== EXERCISE REQUIREMENTS ==
All that is needed is the first stretch of the listing below, repeated exactly and ending with the line that contains "chemical element symbol differ.". Pictures are to be left out.

== RECORDS FOR PROCESSING ==
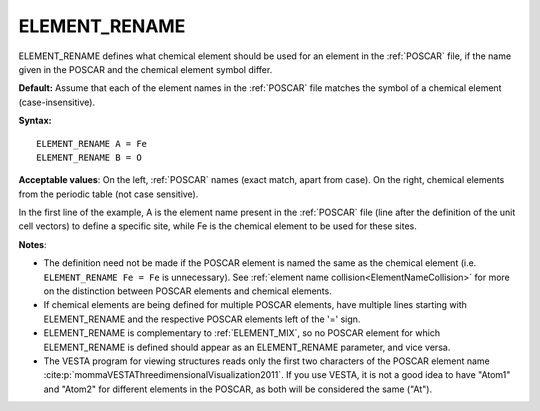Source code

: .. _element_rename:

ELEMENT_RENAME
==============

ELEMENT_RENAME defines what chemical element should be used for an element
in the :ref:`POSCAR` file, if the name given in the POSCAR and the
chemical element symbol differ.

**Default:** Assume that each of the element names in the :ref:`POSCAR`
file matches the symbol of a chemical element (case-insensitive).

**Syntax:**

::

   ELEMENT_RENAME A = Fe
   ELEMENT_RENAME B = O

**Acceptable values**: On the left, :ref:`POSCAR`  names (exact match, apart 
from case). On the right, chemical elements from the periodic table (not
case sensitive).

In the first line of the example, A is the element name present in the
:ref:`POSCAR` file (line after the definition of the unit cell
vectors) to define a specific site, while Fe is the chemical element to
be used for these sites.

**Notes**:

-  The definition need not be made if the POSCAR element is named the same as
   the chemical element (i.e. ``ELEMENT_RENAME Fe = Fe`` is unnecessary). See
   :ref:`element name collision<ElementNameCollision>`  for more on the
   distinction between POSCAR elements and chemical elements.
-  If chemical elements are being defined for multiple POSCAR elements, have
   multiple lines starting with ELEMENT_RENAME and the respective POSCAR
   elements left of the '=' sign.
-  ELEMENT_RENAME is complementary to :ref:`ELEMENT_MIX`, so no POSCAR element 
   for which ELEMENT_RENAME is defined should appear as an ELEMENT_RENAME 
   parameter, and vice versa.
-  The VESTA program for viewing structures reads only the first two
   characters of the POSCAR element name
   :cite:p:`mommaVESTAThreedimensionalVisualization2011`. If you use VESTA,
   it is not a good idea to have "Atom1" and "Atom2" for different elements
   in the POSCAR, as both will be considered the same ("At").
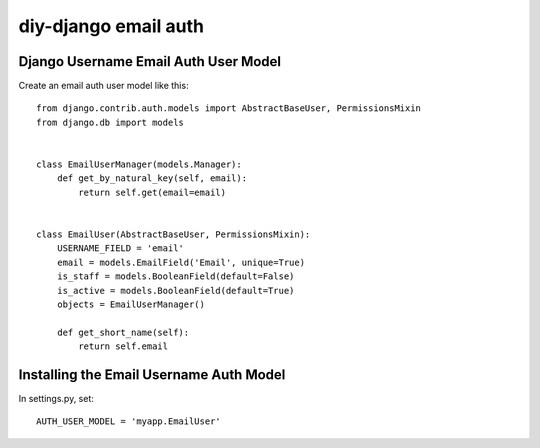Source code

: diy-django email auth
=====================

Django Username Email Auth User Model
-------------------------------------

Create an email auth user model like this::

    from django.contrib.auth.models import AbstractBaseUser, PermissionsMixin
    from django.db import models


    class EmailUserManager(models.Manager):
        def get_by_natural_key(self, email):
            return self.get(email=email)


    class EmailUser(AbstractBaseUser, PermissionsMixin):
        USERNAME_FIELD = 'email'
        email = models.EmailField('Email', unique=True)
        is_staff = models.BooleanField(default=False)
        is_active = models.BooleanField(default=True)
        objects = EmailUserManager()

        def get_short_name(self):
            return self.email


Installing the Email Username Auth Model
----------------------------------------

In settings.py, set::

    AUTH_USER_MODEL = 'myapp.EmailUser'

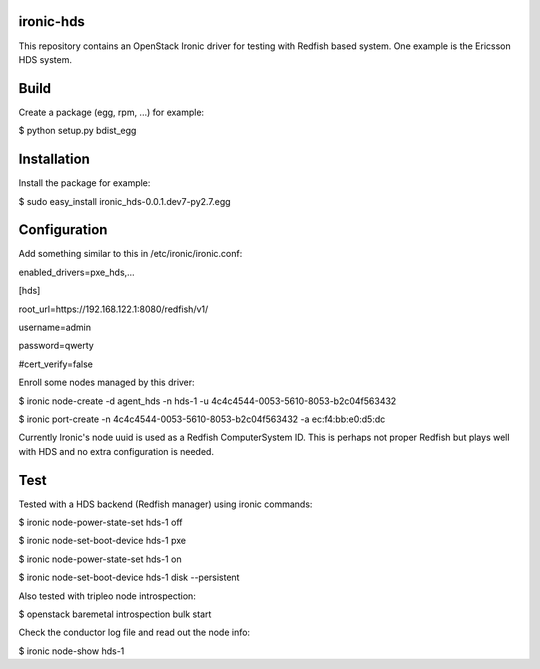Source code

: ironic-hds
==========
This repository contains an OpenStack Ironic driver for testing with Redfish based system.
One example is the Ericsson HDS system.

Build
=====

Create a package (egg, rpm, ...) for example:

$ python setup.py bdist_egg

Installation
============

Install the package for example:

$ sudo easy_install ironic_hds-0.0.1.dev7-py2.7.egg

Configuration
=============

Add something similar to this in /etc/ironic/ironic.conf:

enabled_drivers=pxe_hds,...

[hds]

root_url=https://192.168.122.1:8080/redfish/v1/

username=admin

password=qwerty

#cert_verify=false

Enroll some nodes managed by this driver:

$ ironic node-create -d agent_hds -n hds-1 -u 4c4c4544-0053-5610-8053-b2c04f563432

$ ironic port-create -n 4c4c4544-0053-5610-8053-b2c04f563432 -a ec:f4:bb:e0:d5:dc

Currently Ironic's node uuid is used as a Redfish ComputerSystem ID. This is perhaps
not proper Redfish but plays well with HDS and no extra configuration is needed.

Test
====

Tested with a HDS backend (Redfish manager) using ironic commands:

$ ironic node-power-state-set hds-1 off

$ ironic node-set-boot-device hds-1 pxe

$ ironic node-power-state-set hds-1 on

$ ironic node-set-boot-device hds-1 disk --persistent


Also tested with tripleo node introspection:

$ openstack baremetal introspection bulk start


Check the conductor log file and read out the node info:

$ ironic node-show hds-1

== ANSWER ==
Source code

: .. _element_rename:

ELEMENT_RENAME
==============

ELEMENT_RENAME defines what chemical element should be used for an element
in the :ref:`POSCAR` file, if the name given in the POSCAR and the
chemical element symbol differ.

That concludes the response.